**Task instructions**
Count up the lines below that include the string "axis" and report the number by itself.

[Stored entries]

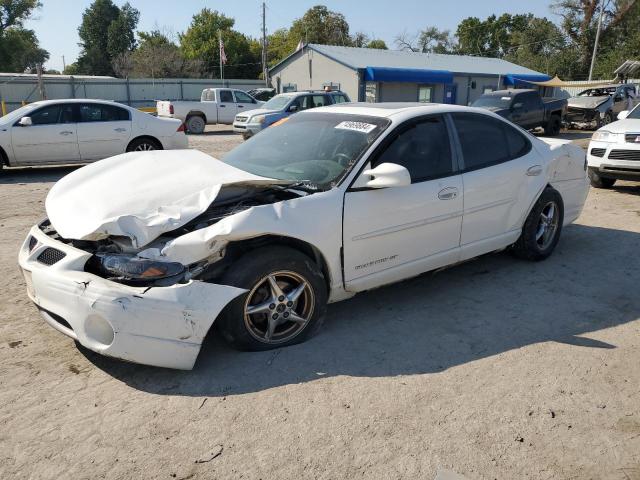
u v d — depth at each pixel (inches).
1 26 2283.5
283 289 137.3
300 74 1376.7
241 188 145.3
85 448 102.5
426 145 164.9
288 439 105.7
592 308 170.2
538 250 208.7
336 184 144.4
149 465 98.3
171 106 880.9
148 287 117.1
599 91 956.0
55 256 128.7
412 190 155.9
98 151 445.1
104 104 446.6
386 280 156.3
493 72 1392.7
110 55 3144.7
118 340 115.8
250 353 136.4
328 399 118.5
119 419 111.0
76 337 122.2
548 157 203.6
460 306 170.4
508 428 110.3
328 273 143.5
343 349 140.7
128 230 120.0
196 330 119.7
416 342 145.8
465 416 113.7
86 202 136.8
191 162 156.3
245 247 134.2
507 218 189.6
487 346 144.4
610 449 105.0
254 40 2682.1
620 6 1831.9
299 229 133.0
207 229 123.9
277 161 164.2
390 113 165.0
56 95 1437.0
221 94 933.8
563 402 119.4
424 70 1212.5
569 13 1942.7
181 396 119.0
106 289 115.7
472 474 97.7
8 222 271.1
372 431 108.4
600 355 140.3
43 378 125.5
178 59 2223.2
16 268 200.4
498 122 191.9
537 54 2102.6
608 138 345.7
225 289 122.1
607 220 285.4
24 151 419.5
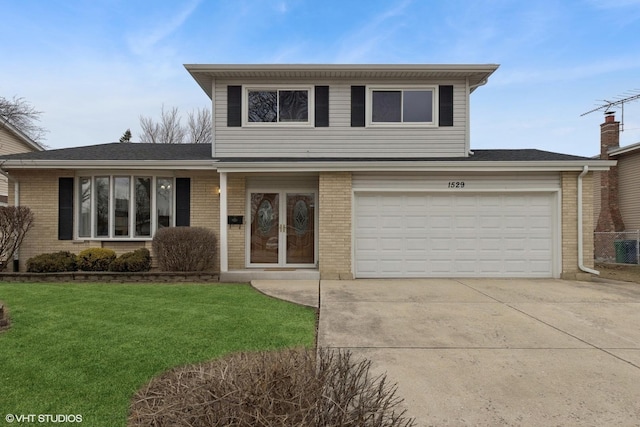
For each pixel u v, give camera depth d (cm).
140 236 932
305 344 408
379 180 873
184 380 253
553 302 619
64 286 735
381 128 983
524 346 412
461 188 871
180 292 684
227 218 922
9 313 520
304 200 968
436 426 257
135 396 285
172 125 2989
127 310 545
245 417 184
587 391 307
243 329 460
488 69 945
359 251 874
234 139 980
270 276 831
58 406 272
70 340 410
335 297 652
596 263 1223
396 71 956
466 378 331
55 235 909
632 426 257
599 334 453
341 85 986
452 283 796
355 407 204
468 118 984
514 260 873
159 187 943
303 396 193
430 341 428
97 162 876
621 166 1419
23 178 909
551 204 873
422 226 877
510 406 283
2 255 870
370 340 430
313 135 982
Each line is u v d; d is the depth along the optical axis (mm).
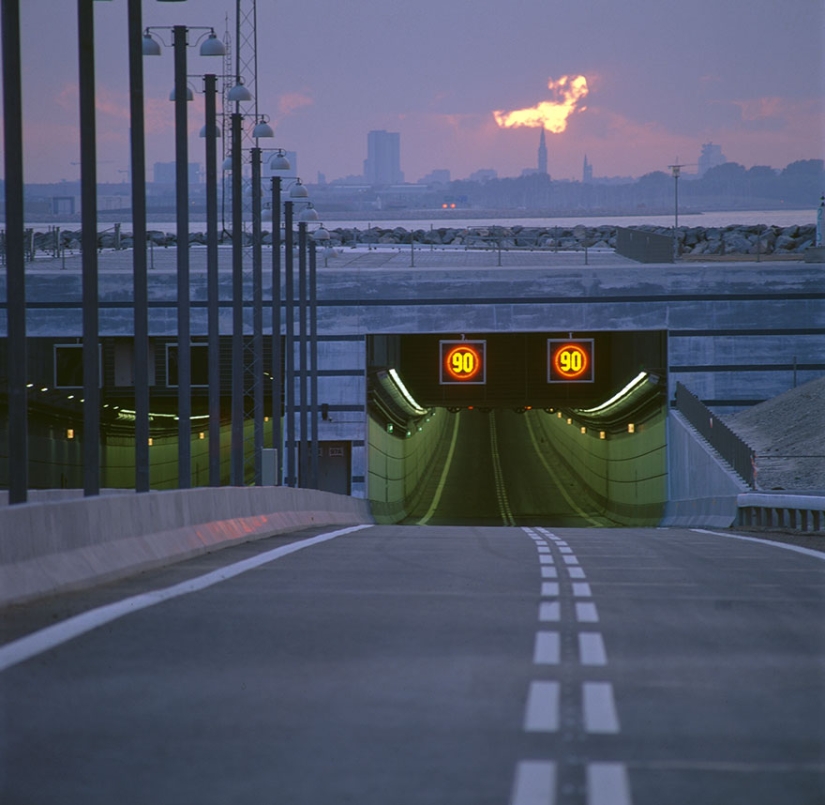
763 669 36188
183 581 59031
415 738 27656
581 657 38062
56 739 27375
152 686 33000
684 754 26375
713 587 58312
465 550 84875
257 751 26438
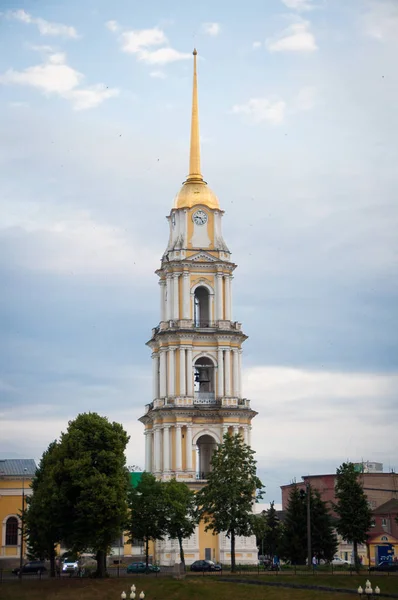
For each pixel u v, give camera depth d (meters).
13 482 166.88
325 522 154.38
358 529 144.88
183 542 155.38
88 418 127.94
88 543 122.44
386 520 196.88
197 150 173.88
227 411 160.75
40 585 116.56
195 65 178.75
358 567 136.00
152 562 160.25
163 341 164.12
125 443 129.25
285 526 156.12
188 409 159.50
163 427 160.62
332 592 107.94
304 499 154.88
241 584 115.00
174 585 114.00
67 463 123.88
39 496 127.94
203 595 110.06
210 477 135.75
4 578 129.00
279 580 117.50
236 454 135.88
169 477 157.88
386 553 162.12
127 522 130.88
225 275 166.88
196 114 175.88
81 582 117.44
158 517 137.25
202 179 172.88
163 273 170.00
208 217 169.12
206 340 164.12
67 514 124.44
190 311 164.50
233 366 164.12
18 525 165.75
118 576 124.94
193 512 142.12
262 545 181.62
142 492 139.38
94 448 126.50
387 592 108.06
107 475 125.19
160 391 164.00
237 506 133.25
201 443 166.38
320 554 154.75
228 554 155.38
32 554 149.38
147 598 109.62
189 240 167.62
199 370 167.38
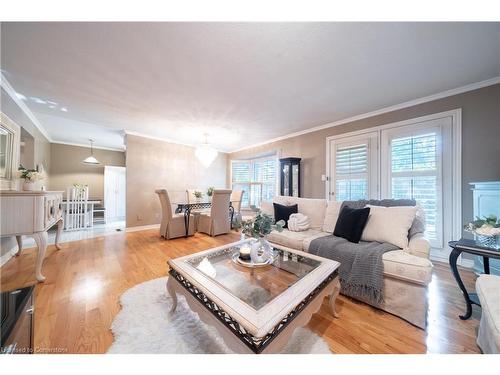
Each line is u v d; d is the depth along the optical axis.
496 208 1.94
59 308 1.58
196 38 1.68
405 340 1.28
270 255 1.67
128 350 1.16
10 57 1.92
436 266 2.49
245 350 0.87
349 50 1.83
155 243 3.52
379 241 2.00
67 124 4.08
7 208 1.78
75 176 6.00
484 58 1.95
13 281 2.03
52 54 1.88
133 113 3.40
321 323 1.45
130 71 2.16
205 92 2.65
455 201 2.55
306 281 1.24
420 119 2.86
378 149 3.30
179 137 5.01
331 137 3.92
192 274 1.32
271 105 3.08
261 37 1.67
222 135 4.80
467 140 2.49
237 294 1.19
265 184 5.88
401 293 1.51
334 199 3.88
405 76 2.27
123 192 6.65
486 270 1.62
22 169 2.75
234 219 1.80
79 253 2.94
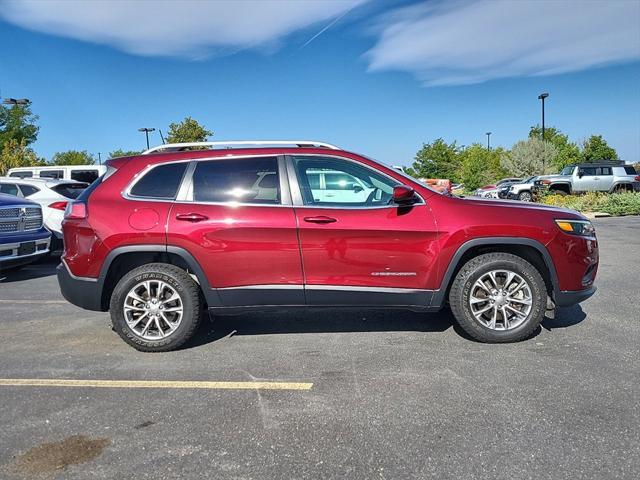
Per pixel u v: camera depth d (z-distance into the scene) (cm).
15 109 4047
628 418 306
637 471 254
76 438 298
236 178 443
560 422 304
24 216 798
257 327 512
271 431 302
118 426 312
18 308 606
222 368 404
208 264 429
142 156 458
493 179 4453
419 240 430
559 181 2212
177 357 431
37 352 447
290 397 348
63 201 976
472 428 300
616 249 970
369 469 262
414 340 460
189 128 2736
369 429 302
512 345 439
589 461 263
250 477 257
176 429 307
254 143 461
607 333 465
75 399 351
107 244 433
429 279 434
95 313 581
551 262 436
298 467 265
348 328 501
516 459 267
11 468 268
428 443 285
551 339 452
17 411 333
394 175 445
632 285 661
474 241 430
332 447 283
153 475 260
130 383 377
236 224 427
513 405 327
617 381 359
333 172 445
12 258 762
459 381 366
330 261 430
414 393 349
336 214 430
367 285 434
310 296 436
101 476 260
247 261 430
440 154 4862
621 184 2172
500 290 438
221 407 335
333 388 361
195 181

**Finished task**
2